Source records ::
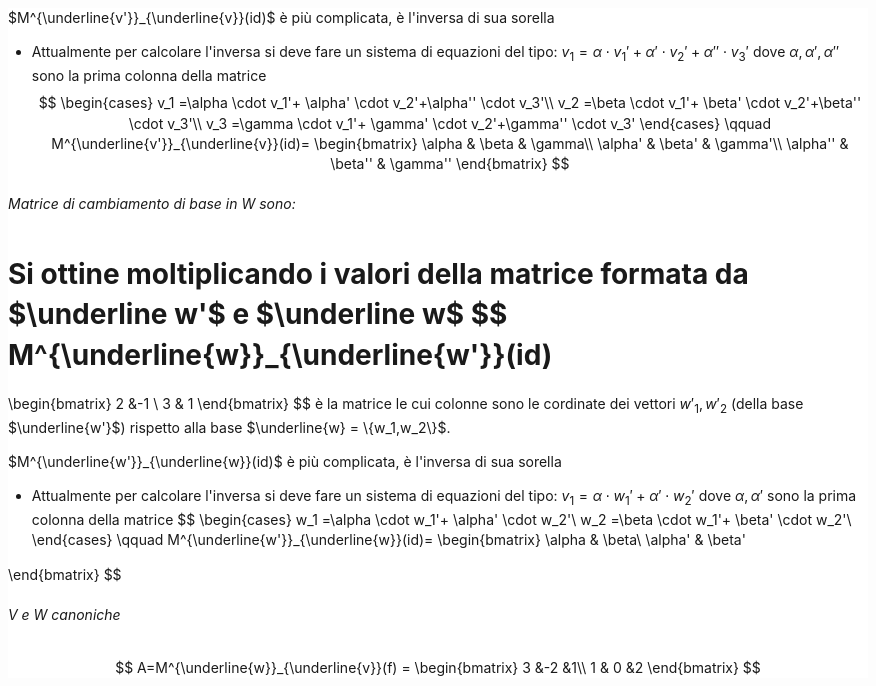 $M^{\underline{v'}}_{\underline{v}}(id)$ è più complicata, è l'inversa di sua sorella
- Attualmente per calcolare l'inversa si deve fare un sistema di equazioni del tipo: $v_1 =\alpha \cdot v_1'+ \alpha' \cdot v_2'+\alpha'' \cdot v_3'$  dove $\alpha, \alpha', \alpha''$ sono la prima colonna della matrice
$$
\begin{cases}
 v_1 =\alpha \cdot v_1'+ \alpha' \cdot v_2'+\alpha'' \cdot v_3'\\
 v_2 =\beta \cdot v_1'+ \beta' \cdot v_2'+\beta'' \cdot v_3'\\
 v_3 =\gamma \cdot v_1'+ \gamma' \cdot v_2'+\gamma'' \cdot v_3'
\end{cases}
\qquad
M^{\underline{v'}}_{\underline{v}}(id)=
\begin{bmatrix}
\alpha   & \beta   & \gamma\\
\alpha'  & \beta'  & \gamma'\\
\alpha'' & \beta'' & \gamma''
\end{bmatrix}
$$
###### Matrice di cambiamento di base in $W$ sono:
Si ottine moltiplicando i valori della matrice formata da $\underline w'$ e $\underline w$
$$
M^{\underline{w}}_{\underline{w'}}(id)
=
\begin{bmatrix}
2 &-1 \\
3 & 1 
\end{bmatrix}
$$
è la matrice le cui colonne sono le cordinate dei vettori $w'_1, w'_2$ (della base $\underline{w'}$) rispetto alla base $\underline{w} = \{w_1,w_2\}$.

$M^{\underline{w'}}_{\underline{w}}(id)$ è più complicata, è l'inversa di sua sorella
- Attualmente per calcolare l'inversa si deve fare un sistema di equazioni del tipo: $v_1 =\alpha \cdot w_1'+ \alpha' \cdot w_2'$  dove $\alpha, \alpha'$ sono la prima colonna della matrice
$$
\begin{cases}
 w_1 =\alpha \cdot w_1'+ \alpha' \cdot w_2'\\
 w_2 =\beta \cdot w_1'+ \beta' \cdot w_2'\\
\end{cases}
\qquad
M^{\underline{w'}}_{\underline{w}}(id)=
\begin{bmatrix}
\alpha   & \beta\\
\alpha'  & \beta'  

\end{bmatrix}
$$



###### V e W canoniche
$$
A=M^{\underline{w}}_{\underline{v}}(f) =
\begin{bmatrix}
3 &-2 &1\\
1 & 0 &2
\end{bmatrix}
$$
==
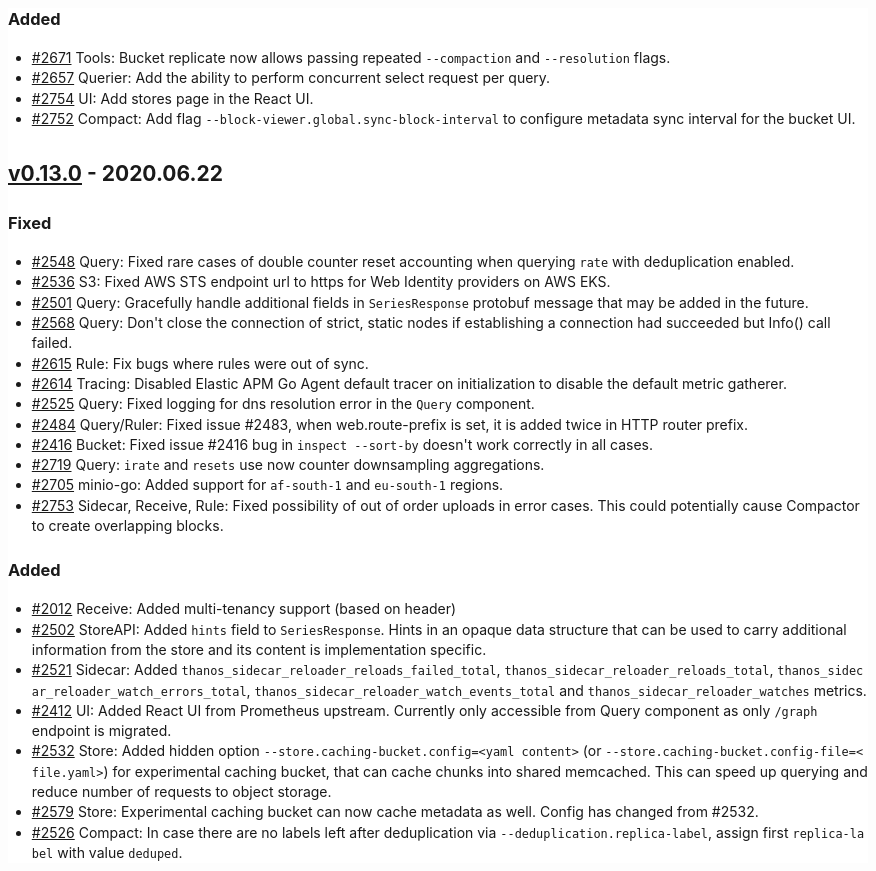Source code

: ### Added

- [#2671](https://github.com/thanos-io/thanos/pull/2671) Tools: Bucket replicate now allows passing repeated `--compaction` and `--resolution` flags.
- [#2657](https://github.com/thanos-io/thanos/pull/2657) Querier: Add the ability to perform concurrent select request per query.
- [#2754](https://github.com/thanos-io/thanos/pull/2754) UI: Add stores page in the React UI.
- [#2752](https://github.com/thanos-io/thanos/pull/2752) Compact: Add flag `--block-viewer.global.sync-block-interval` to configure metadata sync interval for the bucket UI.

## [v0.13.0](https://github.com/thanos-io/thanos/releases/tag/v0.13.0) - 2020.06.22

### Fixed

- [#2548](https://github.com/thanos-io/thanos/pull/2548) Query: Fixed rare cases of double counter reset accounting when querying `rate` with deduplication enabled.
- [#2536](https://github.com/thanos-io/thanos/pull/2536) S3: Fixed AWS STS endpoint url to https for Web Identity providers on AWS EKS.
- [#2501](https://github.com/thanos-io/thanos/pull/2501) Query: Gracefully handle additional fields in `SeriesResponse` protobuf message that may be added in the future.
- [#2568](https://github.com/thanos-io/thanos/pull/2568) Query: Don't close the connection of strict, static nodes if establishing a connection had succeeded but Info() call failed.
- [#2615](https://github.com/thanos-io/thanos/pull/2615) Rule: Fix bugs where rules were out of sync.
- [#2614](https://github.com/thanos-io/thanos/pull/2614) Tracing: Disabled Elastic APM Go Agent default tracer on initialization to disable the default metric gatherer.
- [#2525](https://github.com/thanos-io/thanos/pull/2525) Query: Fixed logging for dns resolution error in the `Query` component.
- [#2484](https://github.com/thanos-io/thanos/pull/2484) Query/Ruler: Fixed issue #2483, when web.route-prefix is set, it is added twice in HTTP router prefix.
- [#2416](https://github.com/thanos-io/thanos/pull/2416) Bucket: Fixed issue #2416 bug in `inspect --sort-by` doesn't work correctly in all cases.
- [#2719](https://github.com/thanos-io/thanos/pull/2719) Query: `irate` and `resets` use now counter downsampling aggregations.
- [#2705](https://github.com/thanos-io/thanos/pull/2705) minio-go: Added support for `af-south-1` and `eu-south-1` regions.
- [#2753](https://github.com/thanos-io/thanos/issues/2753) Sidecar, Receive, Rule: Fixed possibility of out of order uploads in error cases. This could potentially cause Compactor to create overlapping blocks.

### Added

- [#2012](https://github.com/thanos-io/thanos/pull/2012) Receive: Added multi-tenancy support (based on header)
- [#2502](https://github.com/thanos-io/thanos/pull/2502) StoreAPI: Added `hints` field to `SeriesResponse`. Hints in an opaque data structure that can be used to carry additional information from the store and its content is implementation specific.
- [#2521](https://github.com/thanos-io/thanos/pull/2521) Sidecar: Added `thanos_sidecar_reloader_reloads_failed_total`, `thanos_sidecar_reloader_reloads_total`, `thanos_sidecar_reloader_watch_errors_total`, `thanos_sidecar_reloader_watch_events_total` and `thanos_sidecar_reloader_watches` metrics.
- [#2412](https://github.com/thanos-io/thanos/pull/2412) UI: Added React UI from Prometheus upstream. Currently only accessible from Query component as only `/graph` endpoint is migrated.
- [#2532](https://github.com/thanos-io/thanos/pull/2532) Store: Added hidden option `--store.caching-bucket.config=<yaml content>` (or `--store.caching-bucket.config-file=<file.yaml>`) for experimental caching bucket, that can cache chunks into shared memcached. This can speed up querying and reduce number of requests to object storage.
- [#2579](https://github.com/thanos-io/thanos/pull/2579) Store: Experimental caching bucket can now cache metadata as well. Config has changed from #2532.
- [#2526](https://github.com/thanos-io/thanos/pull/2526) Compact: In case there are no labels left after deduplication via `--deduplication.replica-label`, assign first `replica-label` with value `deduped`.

Activity :: I need each line of the entries that holds the string "resolution" located and copied.

Task answer ::
- [#2671](https://github.com/thanos-io/thanos/pull/2671) Tools: Bucket replicate now allows passing repeated `--compaction` and `--resolution` flags.
- [#2525](https://github.com/thanos-io/thanos/pull/2525) Query: Fixed logging for dns resolution error in the `Query` component.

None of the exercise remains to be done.